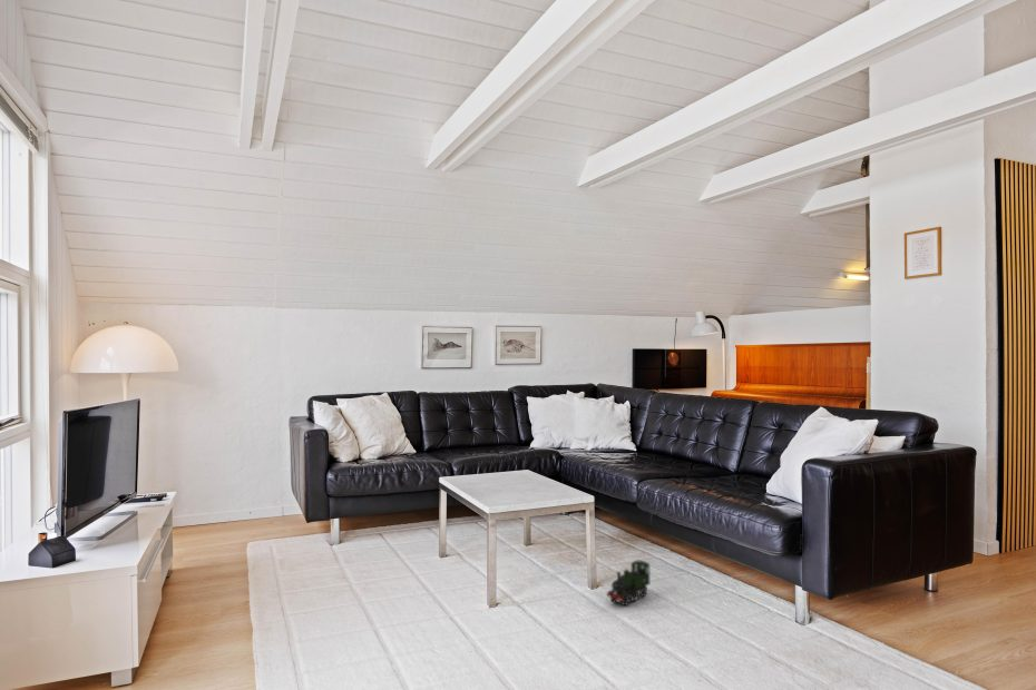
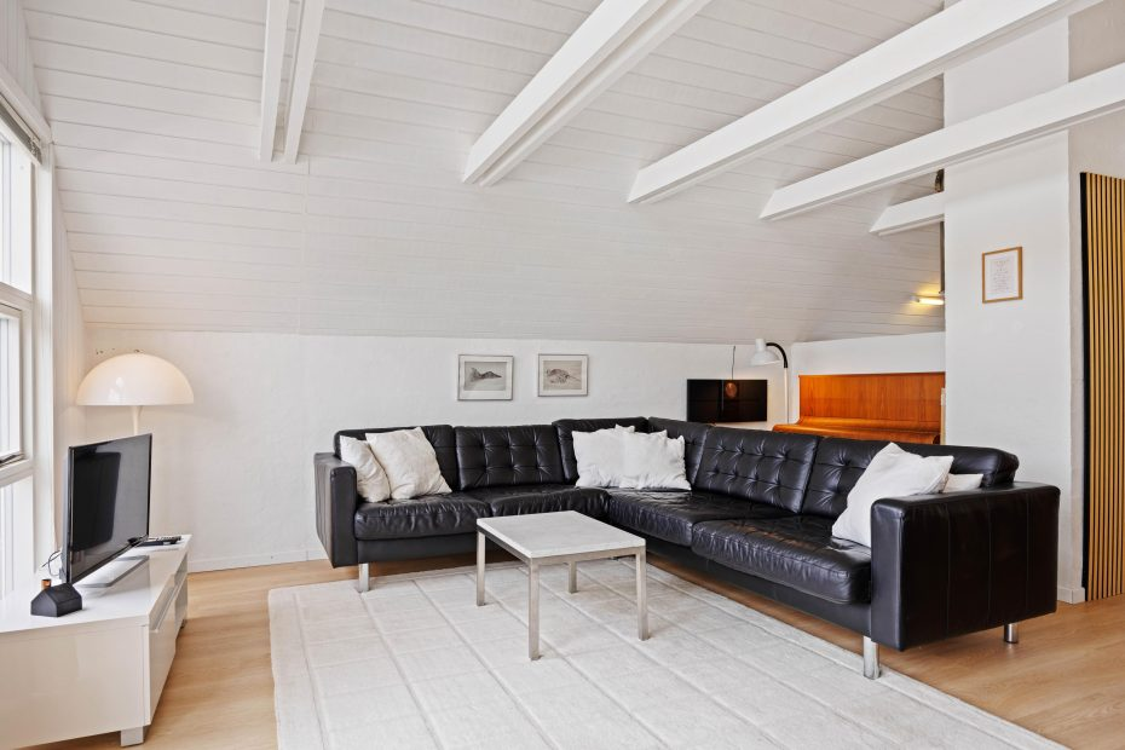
- toy train [606,560,652,608]
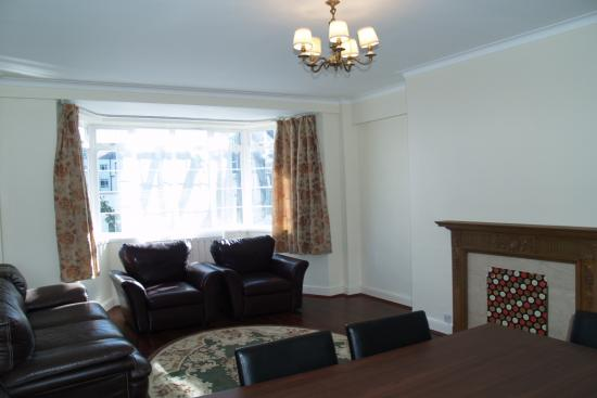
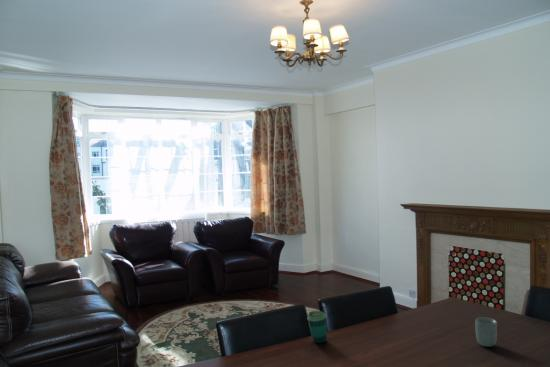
+ cup [474,316,498,348]
+ cup [306,310,328,344]
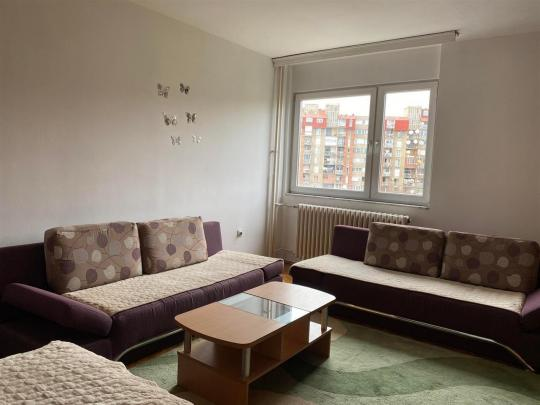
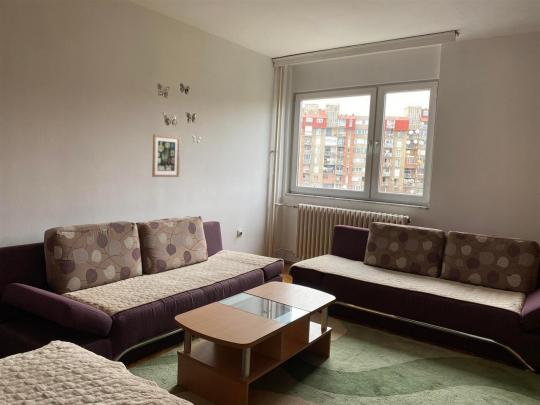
+ wall art [151,133,181,178]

▸ **What you have to do**:
Please copy the data shown above precisely, leaving the images out.

▸ **Output below**:
- toy train [606,560,652,608]
+ cup [474,316,498,348]
+ cup [306,310,328,344]
+ wall art [151,133,181,178]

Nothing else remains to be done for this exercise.